One-fifth of practices in Plymouth have either closed or handed back their contract in the past three years, leaving 34,000 patients without a fixed GP.

Local GP leaders said the city faces a ‘black hole’ with surrounding practices ‘getting sucked in’ as a report seen by Pulse from a meeting of local primary care leaders adds that 10 out of 52 practices in Plymouth and the surrounding area have ‘closed or handed back their contract’ in the past three years.

This comes after CCG leaders in Dudley told the Health Select Committee last week that practices in that area are closing at a rate of one every six months.

Dr Matt Best, vice-chair of the western sub-committee of Devon LMC, told GPs at the UK-wide LMCs conference last week that the contract-handbacks and closures in Plymouth mean 15% of patients ‘don’t have a fixed GP’.

However, NHS England has said that ‘only three small practices have closed since 2015’ with a total patient lists size of 6,650.

Access Health is managing care for the population on an interim basis – but at a cost 26% higher than the surrounding practices.

The social enterprise receives core funding of £190 per patient, compared with £151.37 for the average practice, according to figures supplied to Pulse by Access Health.

The report from a primary care meeting said the extra funding ‘is required to manage the fall out generated by a failed primary care service and we understand Access Health are not making a profit despite the extra funding’. 

But Dr Best said surrounding practices ‘are struggling to help look after those patients and typically the patients that are the well patients don’t end up reregistering’. 

He said: ‘It’s the complex difficult patients that re-register and add on to the lists of neighbouring practices and make it so difficult.’

Dr Best was speaking in favour of a motion at last week’s LMCs Conference expressing concern ‘about the number of recent practice closures’.

_DATASET:_
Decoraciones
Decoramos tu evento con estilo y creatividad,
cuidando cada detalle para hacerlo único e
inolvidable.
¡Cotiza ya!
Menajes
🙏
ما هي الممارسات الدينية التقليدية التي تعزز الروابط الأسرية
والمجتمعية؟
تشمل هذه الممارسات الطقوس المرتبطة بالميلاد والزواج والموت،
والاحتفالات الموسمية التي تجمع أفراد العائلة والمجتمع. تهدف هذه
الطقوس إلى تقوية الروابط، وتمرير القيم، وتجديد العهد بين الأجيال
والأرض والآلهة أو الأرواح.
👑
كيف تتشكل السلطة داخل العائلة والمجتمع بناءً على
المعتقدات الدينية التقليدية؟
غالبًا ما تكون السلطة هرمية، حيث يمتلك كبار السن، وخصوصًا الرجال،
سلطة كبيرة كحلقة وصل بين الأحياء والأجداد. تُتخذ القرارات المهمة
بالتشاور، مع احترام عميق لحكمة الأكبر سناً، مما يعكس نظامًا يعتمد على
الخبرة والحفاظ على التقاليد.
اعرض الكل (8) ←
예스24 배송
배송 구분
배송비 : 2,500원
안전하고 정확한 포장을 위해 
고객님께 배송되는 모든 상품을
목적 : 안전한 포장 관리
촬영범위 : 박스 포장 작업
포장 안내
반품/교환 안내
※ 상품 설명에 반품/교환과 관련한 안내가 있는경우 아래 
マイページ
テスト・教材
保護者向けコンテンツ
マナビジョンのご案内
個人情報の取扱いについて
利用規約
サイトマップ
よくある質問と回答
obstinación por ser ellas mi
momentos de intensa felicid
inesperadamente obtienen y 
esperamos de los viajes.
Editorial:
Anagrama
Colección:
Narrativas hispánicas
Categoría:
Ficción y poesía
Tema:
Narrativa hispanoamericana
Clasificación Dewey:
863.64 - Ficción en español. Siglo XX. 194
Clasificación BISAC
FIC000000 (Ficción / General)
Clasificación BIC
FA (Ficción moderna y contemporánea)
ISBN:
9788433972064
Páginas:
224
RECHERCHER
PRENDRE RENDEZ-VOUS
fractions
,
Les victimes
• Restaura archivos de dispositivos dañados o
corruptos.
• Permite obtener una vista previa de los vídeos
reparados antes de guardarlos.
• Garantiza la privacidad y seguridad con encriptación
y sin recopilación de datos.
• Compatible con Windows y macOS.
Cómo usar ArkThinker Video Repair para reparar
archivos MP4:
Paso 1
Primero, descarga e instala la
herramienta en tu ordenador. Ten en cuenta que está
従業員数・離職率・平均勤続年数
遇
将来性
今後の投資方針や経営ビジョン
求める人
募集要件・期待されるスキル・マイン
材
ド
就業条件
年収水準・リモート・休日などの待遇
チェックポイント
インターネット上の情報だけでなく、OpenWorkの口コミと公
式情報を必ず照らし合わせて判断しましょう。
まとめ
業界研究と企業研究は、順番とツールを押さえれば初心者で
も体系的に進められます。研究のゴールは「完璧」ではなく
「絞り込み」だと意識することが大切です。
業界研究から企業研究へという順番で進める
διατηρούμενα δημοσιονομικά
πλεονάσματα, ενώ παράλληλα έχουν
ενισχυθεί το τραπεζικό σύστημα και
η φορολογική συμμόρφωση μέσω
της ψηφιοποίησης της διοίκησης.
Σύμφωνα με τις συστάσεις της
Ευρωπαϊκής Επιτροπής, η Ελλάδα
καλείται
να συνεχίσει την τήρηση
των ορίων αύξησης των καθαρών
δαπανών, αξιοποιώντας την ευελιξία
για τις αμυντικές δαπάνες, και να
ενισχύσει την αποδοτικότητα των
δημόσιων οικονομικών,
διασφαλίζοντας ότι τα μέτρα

_TASK REQUIREMENTS:_
**1)** In the text on GP practice closures in Plymouth, how much core funding per patient does Access Health receive?
**2)** Please reproduce the stretch of the text on GP practice closures in Plymouth from "The social enterprise" through "the extra funding’.".
**3)** Extend the text on GP practice closures in Plymouth, starting right after its final sentence.

_RESPONSES PER TASK:_
**1)** £190 per patient.

**2)**
The social enterprise receives core funding of £190 per patient, compared with £151.37 for the average practice, according to figures supplied to Pulse by Access Health.

The report from a primary care meeting said the extra funding ‘is required to manage the fall out generated by a failed primary care service and we understand Access Health are not making a profit despite the extra funding’.

**3)**
Dr Best added that the closures are ‘appalling and horrifying for the patients’, telling Pulse later that many are adding to the pressure on A&E ‘just because patients aren’t getting to see a GP’.

Pulse has previously reported that the 22,000-patient Ocean Health partnership in Plymouth was forced to close its patient list, after its partners handed back their contract because of rising patient demand and a shortage of GPs.

This comes after Paul Maubach, chief executive of NHS Dudley CCG, told the Health Select Committee that the number of practices in his area has fallen from 52 to 45 in five years.

However, he said including branch practice closures, this equates to one closure every six months.

He told the committee that general practice in the area ‘is not resilient’, adding that ‘there aren’t enough GPs coming through, but also the demand pressures on primary care are huge’.

Mr Maubach was speaking to the committee about the development of Dudley’s multispecialty community provider (MCP), which he said would shore up general practice in the area. 

The CCG launched the procurement process for the £5.4bn voluntary contract in June last year to create an MCP, with all GP practices and four NHS Trusts expected to sign the contract.

Mr Maubach later told Pulse that if hospitals were closing at the same rate as GP practices ‘everyone would be aghast and it’s surprising to me that there isn’t quite so much visible concern about primary care’.

He added that the GP Forward View ‘doesn’t go far enough’ and the MCP would allow general practice ‘not to stand in isolation but to be supported by the other community services which are out there’. 

The motion proposed at the LMCs Conference was passed unanimously.